Théoriquement oui. Mais, dans les faits, le médecin, même malade, n’est pas un patient comme les autres. Avant tout parce qu’il se soigne lui-même, qu’il nie ou sous estime très souvent sa maladie, qu’il ne veut pas assumer le rôle de malade et, qu’enfin, sa famille et ses collègues vont bien souvent dans le même sens que lui dans un contexte de « conspiration du silence ». Et même lorsqu’il est conscient de son trouble, le médecin malade a souvent peur d’une stigmatisation de la part de ses collègues, il craint d’être reconnu ou que ses propres soignants violent la confidentialité et, qu’en fin de compte, il ne puisse plus exercer.
L’Ordre de médecins de Catalogne lorsqu’il reçoit un signalement de « médecin malade » propose dans un premier temps au praticien d’adhérer de façon « volontaire mais induite » au programme PAIMM. Cela a été le cas pour 11 % des 2 000 médecins qui ont été pris en charge en Catalogne depuis le début du PAIMM (contre 84 % d’adhésion volontaire).

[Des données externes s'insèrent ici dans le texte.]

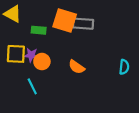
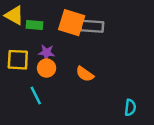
green rectangle: (39, 30) -> (35, 25), moved
purple star: (31, 55) -> (47, 53), moved
cyan semicircle: (124, 67) -> (130, 107), moved

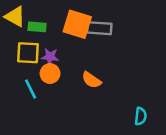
yellow square: (18, 60) -> (28, 53), moved
cyan line: (36, 96) -> (31, 89), moved

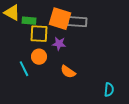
yellow square: (28, 53) -> (39, 34), moved
purple star: (50, 57) -> (59, 44), moved
orange semicircle: (91, 80) -> (68, 72), moved

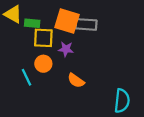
cyan semicircle: (109, 90) -> (122, 101), size x1.5

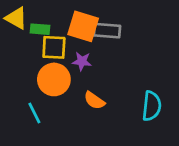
orange circle: (43, 64) -> (54, 79), size x1.5
cyan line: (27, 77) -> (34, 113), moved
cyan semicircle: (122, 101) -> (152, 106), moved

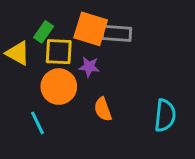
yellow triangle: (16, 18) -> (18, 53), moved
green rectangle: (40, 29) -> (44, 32), turned -60
orange semicircle: (94, 100) -> (103, 109), turned 35

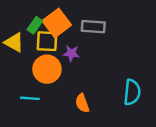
orange square: (91, 29) -> (57, 23), moved, turned 36
orange semicircle: (103, 109) -> (82, 103), moved
cyan line: (38, 123) -> (30, 98), turned -60

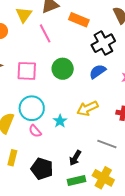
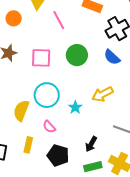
blue semicircle: (98, 71) -> (112, 57), turned -102
pink semicircle: (35, 131) -> (49, 127), moved

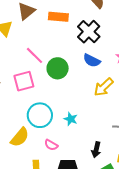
pink line: (59, 20) -> (34, 55), moved
yellow arrow: (102, 94) -> (104, 87), moved
yellow semicircle: (21, 111) -> (20, 137), turned -145

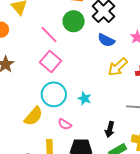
green circle: (58, 68) -> (74, 21), moved
pink square: (24, 81) -> (51, 62), moved, turned -35

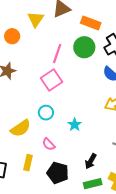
pink line: (49, 34) -> (57, 54), turned 48
cyan circle: (54, 94) -> (46, 113), size x0.6

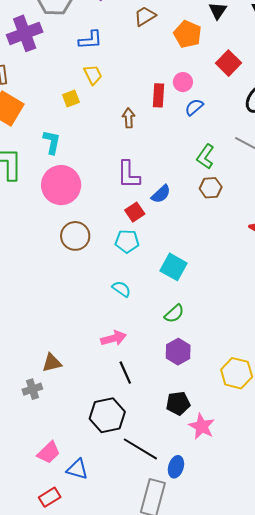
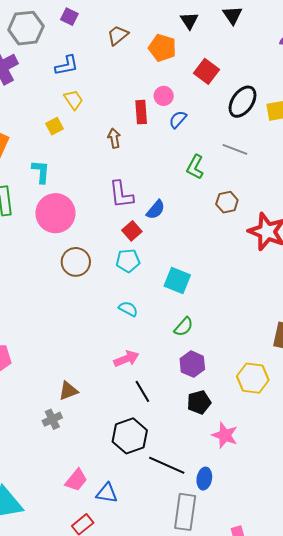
brown hexagon: (211, 188) -> (227, 202), moved
black pentagon: (178, 403) -> (199, 402), moved

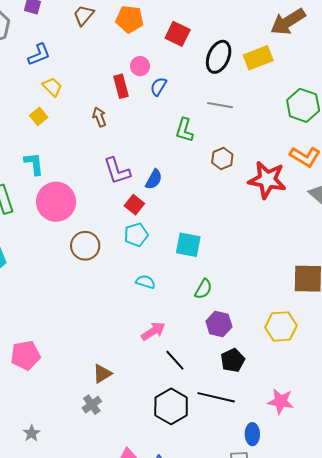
pink star: (225, 435) -> (281, 401), moved
black line: (167, 465) -> (216, 397), moved

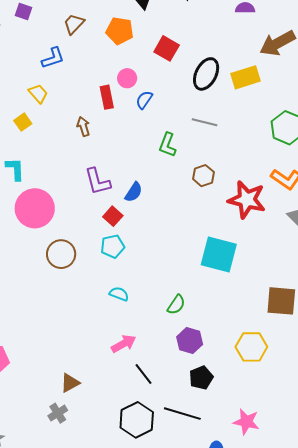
blue L-shape: (39, 55) -> (53, 58), moved
cyan square: (188, 245) -> (219, 255), moved, size x1.4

En cas de refus de soins volontaires
Reste le cas des médecins qui refusent l’aide proposée en dépit d’un signalement de patients ou de confrères à l’Ordre (5 % des médecins en difficulté). C’est pour eux qu’une initiative unique en Europe a été mise en place en Catalogne en 1998 : le contrat thérapeutique qui correspond à une injonction des soins par l’Ordre. La signature de ce contrat, qui implique le médecin, les soignants de la Fondation Galatea et le plus souvent l’Ordre et un soignant tuteur, n’est imposée que lorsqu’il existe un risque de mauvaise pratique du travail associé à un besoin thérapeutique qui est minimisé ou nié par le médecin. Il peut aussi être nécessaire en cas de rechute d’un médecin qui a suivi des soins sans contrainte dans un premier temps et chez certains médecins qui acceptent le programme mais dont le suivi pourrait être irrégulier.
Les contrats thérapeutiques sont signés sur une durée de 6 mois à 1 an. Ils sont renouvelables éventuellement après évaluation de fin de contrat.
Au moment de la signature, le véritable nom du patient est utilisé et par la suite il sera suivi sous un pseudonyme afin de limiter les risques de défaut de confidentialité. Un rapport de suivi du contrat thérapeutique est complété régulièrement par les soignants et le tuteur. En cas d’inaccomplissement évident du contrat, l’Ordre peut procéder à une suspension du médecin.
172 contrats thérapeutiques pour un total de 88 médecins
Entre novembre 1998 et décembre 2013, 2 024 médecins malades ont été pris en charge. Sur ce nombre, 88 (4,34 %) ont signé un total de 172 contrats thérapeutiques (50 % uniques et 50 % multiples).
Les hommes étaient très surreprésentés (69 %), ainsi que la tranche d’âge 41-45 et 50-55 ans (51,4 % au total).
Avant de signer le contrat thérapeutique, un médecin n’avait plus le droit d’exercer, 41 étaient en congé maladie, 44 en exercice et 2 au chômage. Après le temps passé sous contrat, aucun médecin ne gardait d’interdiction d’exercer, 1 était en congé maladie, 69 étaient en exercice, 2 au chômage, 12 en invalidité et 2 avaient pris leur retraite. Un très faible nombre de médecins avait changé de région d’exercice.
Pour les contrats thérapeutiques les spécialités les plus représentées étaient la médecine générale (20 sur 88), la psychiatrie (11), l’anesthésie (10) la médecine interne (5) et la gynécologie (4).